Providers, payers need to mend relationships to make value-based care system successful

For most of my 18 years as a practicing neurosurgeon, I couldn't fathom working for a health insurance company. What sort of industry, I thought in those pre-2010 days, would be so coldly efficient as to reject anyone with a pre-existing condition as a part of its business model?

Then the Affordable Care Act passed, and five years later, I work for the nation's largest consumer-owned health insurer, an organization with 15 million members.

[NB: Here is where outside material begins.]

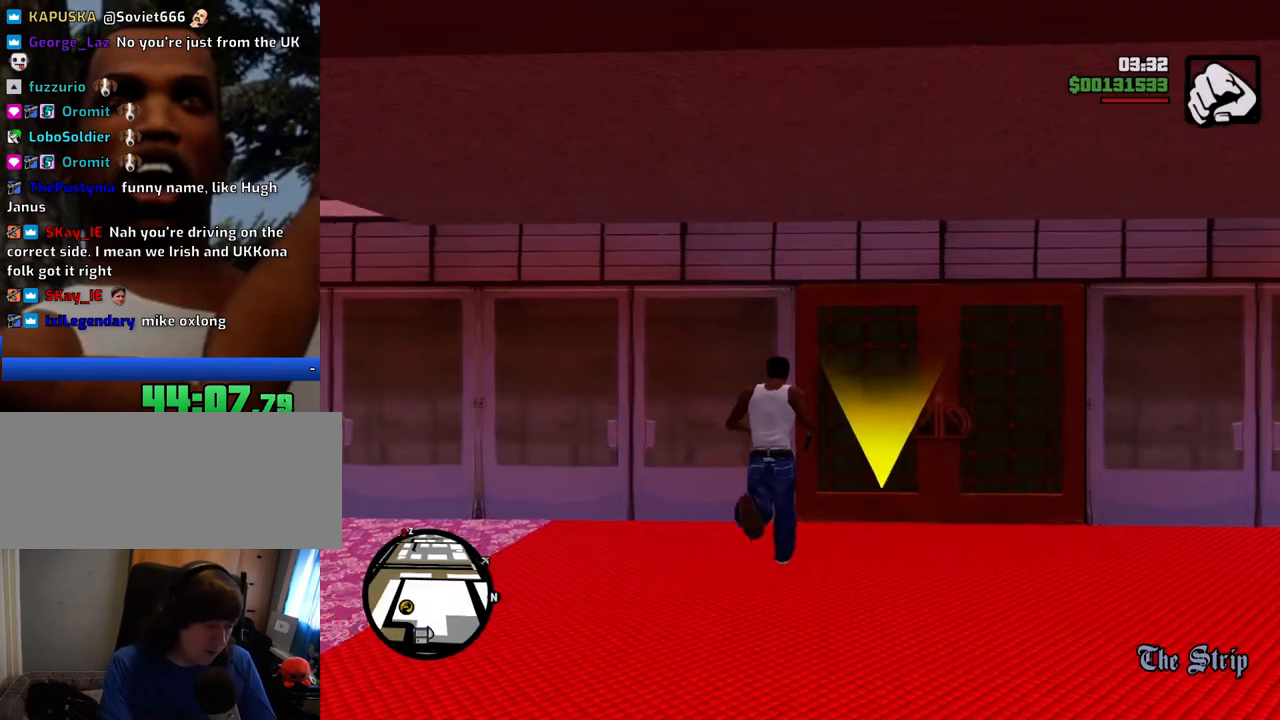
{"keys": [], "mouse": [], "events": [[251, "w", "up"]]}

Why the change? We live in a time when the individual mandate, guaranteed issue and broad consumer protections are the law. Insurers must now provide coverage for people who didn't have access before, even those with pre-existing conditions. 

Consumers benefit from the lowest possible premiums, with payers' administrative costs limited to 15% of premiums for most programs. Providers must care for millions previously locked out of the healthcare system.

As an industry, we have arrived at a moment when even fee-for-service stalwarts see the handwriting on the wall: The current reimbursement system is not sustainable. We must find better ways to align the interests of patients, payers and providers.

I realized, as did many of my colleagues across our industry, that the time is now for value-based care to achieve the “triple aim.” To do this we must mend frayed relationships. In short, we have to work together. But the devil is in the details.
 
Shifting incentives from a model that rewards volume to one that rewards value is a high-wire act. There's a jumble of terms for reimbursement and delivery alternatives—ACOs, HMOs, medical homes, bundled care and others—to help us make this transition. But our system is too big and complex for one model to solve the problem.